§ **Data provided**:
=-=-=
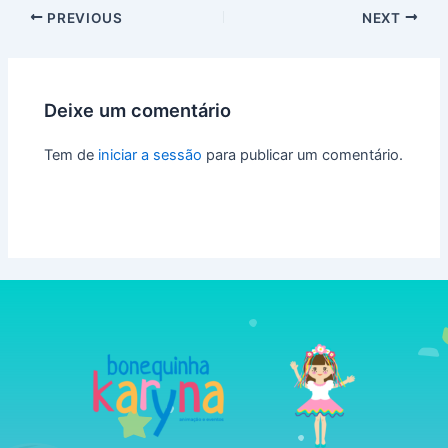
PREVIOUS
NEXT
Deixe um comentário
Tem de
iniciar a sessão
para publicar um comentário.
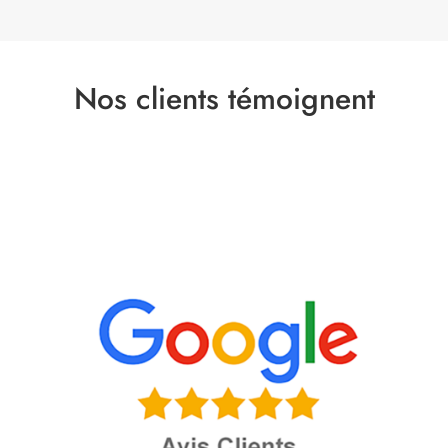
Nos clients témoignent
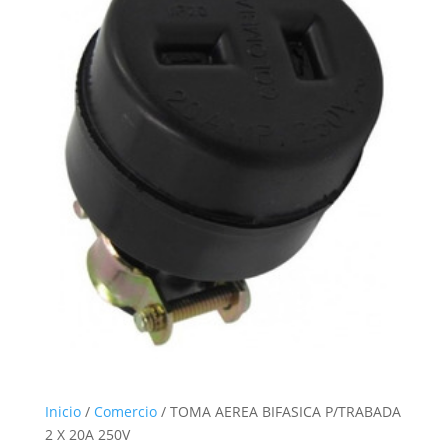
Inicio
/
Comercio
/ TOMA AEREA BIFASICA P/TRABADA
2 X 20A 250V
=-=-=
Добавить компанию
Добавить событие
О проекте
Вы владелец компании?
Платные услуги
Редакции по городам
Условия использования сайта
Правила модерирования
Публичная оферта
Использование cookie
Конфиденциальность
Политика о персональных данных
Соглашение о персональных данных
=-=-=
§ **Instructions for the task**: Take the listing above and repeat exactly the lines from the one containing "Условия использования сайта" through the one containing "Соглашение о персональных данных", both included.

§ **Exercise output**:
Условия использования сайта
Правила модерирования
Публичная оферта
Использование cookie
Конфиденциальность
Политика о персональных данных
Соглашение о персональных данных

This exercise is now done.